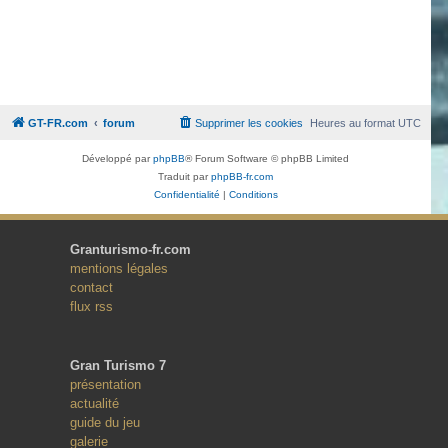
GT-FR.com
forum
Supprimer les cookies
Heures au format
UTC
Développé par
phpBB
® Forum Software © phpBB Limited
Traduit par
phpBB-fr.com
Confidentialité
|
Conditions
Granturismo-fr.com
mentions légales
contact
flux rss
Gran Turismo 7
présentation
actualité
guide du jeu
galerie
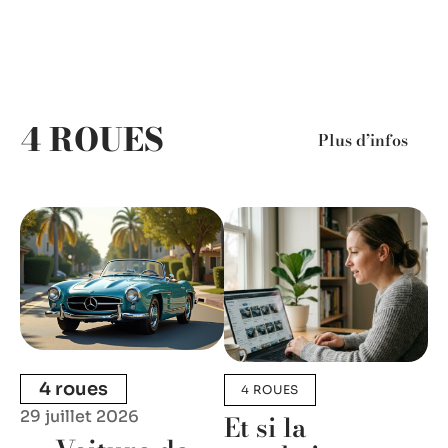
4 ROUES
Plus d’infos
4 roues
4 ROUES
29 juillet 2026
Et si la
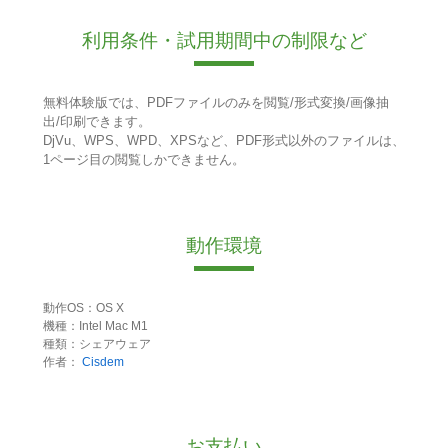
利用条件・試用期間中の制限など
無料体験版では、PDFファイルのみを閲覧/形式変換/画像抽
出/印刷できます。
DjVu、WPS、WPD、XPSなど、PDF形式以外のファイルは、
1ページ目の閲覧しかできません。
動作環境
動作OS：OS X
機種：Intel Mac M1
種類：シェアウェア
作者：
Cisdem
お支払い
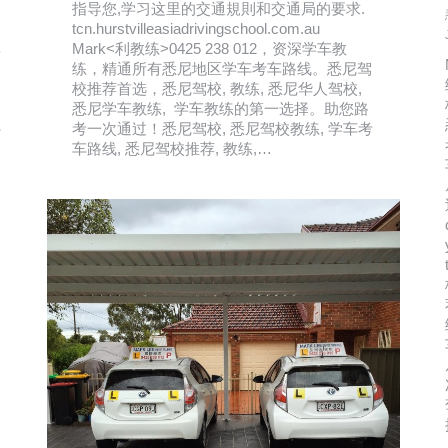
指导您,学习这里的交通規則和交通局的要求.
tcn.hurstvilleasiadrivingschool.com.au
教
Mark<利教练>0425 238 012，资深学车教
练，精通所有悉尼地区学车考车路线。悉尼驾
校推荐首选，悉尼驾校, 教练, 悉尼华人驾校,
悉尼学车教练, 学车教练的第一选择。助您路
尼
考一次通过！悉尼驾校, 悉尼驾校教练, 学车考
车路线, 悉尼驾校推荐, 教练,…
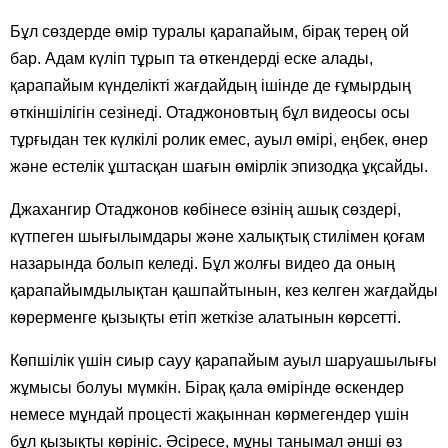
Бұл сөздерде өмір туралы қарапайым, бірақ терең ой
бар. Адам күліп тұрып та өткендерді еске алады,
қарапайым күнделікті жағдайдың ішінде де ғұмырдың
өткіншілігін сезінеді. Отаджоновтың бұл видеосы осы
тұрғыдан тек күлкілі ролик емес, ауыл өмірі, еңбек, өнер
және естелік ұштасқан шағын өмірлік эпизодқа ұқсайды.
Джахангир Отаджонов көбінесе өзінің ашық сөздері,
күтпеген шығылымдары және халықтық стилімен қоғам
назарында болып келеді. Бұл жолғы видео да оның
қарапайымдылықтан қашпайтынын, кез келген жағдайды
көрерменге қызықты етіп жеткізе алатынын көрсетті.
Көпшілік үшін сиыр сауу қарапайым ауыл шаруашылығы
жұмысы болуы мүмкін. Бірақ қала өмірінде өскендер
немесе мұндай процесті жақыннан көрмегендер үшін
бұл қызықты көрініс. Әсіресе, мұны танымал әнші өз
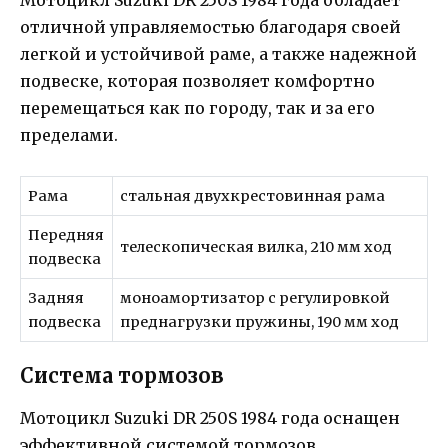
отличной управляемостью благодаря своей
легкой и устойчивой раме, а также надежной
подвеске, которая позволяет комфортно
перемещаться как по городу, так и за его
пределами.
Рама
стальная двухкрестовинная рама
Передняя
телескопическая вилка, 210 мм ход
подвеска
Задняя
моноамортизатор с регулировкой
подвеска
преднагрузки пружины, 190 мм ход
Система тормозов
Мотоцикл Suzuki DR 250S 1984 года оснащен
эффективной системой тормозов,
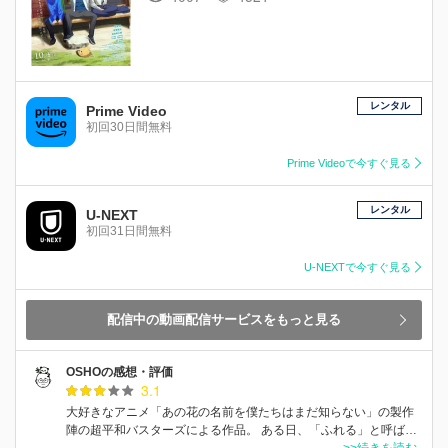
レンタル
Prime Video
初回30日間無料
Prime Videoで今すぐ見る
レンタル
U-NEXT
初回31日間無料
U-NEXTで今すぐ見る
配信中の動画配信サービスをもっと見る
OSHOの感想・評価
3.1
大好きなアニメ「あの花の名前を僕たちはまだ知らない」の製作
陣の超平和バスターズによる作品。 ある日、「ふれる」と呼ば…
>>続きを読む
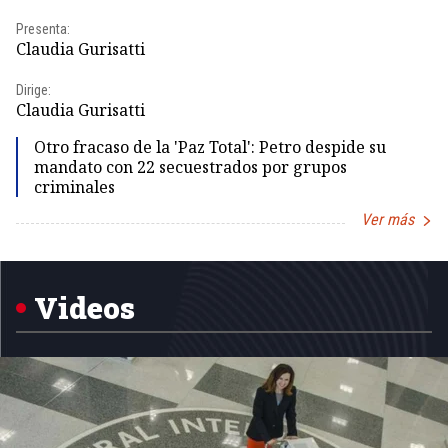
Presenta:
Pr
Claudia Gurisatti
Id
Dirige:
Dir
Claudia Gurisatti
Id
Otro fracaso de la 'Paz Total': Petro despide su
mandato con 22 secuestrados por grupos
criminales
Ver más
Item
1
of
5
Videos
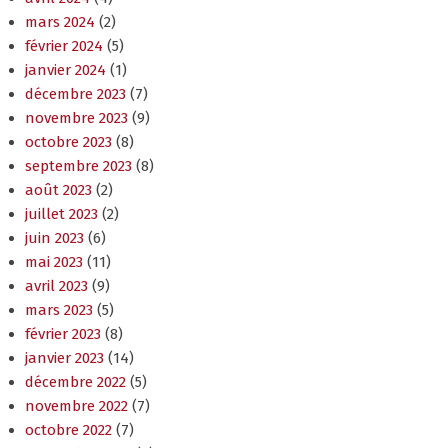
mars 2024
(2)
février 2024
(5)
janvier 2024
(1)
décembre 2023
(7)
novembre 2023
(9)
octobre 2023
(8)
septembre 2023
(8)
août 2023
(2)
juillet 2023
(2)
juin 2023
(6)
mai 2023
(11)
avril 2023
(9)
mars 2023
(5)
février 2023
(8)
janvier 2023
(14)
décembre 2022
(5)
novembre 2022
(7)
octobre 2022
(7)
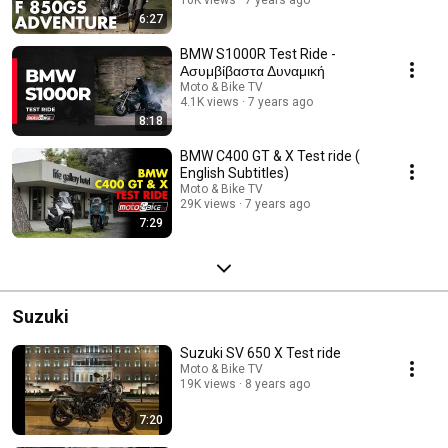
6:27
BMW S1000R Test Ride -
Ασυμβίβαστα Δυναμική
Moto & Bike TV
4.1K views
7 years ago
8:18
BMW C400 GT & X Test ride (
English Subtitles)
Moto & Bike TV
29K views
7 years ago
7:29
Suzuki
Suzuki SV 650 X Test ride
Moto & Bike TV
19K views
8 years ago
7:20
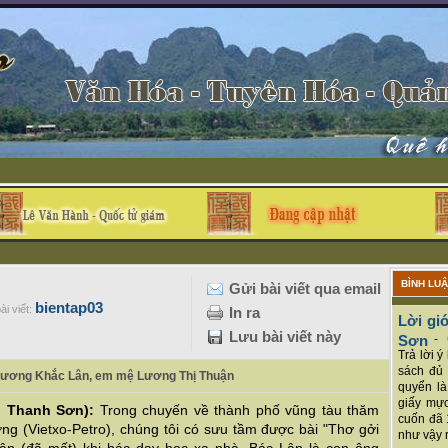
BÌNH LU
Gửi bài viết qua email
bientap03
ài viết:
In ra
Lời giớ
Lưu bài viết này
Sơn
-
Trả lời 
sách đủ 
áo Lương Khắc Lân, em mệ Lương Thị Thuận
quyển là
giấy mực
n Thanh Sơn):
Trong chuyến về thành phố vũng tàu thăm
cuốn đã 
g (Vietxo-Petro), chúng tôi có sưu tầm được bài "Thơ gởi
như vậy r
• • • •
■ **EXERCISE DETAILS**
If a line in the records contains the string "Suzuki", copy it out.

■ **ANSWER SECTION**
Мотоцикл Suzuki DR 250S 1984 года оснащен
Suzuki
Suzuki SV 650 X Test ride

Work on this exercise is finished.